„Bewusstsein für zeitgenössischen Tanz schaffen“
Vor zehn Jahren wurde RedSapata als Vernetzungsstelle für Tanzschaffende gegründet. Die Initiative bietet Tänzern einen Proberaum und interessierten Laien die Möglichkeit, bei Workshops in die Welt des Tanzes einzutauchen.

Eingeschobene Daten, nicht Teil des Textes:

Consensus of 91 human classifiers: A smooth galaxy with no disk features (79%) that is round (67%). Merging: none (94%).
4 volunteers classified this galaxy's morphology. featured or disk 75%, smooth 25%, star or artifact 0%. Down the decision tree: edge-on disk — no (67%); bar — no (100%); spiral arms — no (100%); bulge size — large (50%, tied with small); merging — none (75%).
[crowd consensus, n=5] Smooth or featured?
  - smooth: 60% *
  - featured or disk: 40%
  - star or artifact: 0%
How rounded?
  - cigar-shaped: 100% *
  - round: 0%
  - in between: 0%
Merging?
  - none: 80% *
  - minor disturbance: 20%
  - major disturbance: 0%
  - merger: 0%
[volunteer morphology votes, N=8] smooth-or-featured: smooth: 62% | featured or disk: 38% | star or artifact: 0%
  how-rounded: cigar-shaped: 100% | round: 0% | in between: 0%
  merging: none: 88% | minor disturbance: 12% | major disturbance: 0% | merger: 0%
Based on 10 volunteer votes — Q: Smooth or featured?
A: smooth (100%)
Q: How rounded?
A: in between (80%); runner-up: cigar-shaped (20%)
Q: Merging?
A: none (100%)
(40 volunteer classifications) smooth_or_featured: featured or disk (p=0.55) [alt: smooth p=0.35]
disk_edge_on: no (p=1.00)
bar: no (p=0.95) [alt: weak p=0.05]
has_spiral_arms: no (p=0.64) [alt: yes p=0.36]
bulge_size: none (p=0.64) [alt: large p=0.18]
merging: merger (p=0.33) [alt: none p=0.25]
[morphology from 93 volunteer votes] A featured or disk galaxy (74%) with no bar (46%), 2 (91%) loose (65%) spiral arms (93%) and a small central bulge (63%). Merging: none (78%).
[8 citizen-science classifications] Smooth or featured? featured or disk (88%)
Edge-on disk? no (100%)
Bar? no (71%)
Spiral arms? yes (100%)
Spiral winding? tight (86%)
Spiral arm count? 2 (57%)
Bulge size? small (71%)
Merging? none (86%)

„Der Grundgedanke war, dass es im professionellen Tanzkunstschaffen oft wenig Ressourcen und Orte zur Vernetzung gibt. Wir wollten Strukturen schaffen, damit die freie Tanzszene in Linz und Oberösterreich gut arbeiten kann“, sagt Ilona Roth. Die heute 35-Jährige hatte damals gerade ihr Studium an der Anton Bruckner Privatuniversität abgeschlossen. „Ich hatte überhaupt kein Netzwerk und habe gemerkt, dass es meinen Kollegen genauso ging.“ Gemeinsam mit Emmanuelle Vinh gründete sie kurzerhand RedSapata.
Volles Risiko
Angefangen hat alles in einer Galerie im Lenaupark, wo RedSapata erstmals den Tanzboden auflegte. Kurz darauf erhielt der Verein die Möglichkeit, Räumlichkeiten am Hauptplatz anzumieten. „Wir haben den Mietvertrag angemietet, ohne eine einzige Förderzusage zu haben. Wir sind damals volles Risiko eingegangen, nicht nur finanziell. Zum Glück hat sich dann Stück für Stück alles gefügt. Ohne ein bisschen Wahnsinn geht es ja auch nicht.“ Schon damals war es das Ziel, auch Publikumsaufbau zu betreiben. „Wir wollen Bewusstsein für zeitgenössischen Tanz schaffen“, sagt Roth. Das passiert etwa durch Kurse und Workshops, bei denen Laien die Möglichkeit erhalten, die Welt des Tanzes zu entdecken. Wer dabei reinschnuppert, interessiert sich dann oft auch dafür, was die Linzer Tanzszene sonst noch zu bieten hat, und besucht entsprechende Aufführungen. Die Bemühungen zeigen inzwischen Erfolge: „Das Bewusstsein für Tanz als Kunstform ist in den vergangenen Jahren sicher gewachsen“, so Roth.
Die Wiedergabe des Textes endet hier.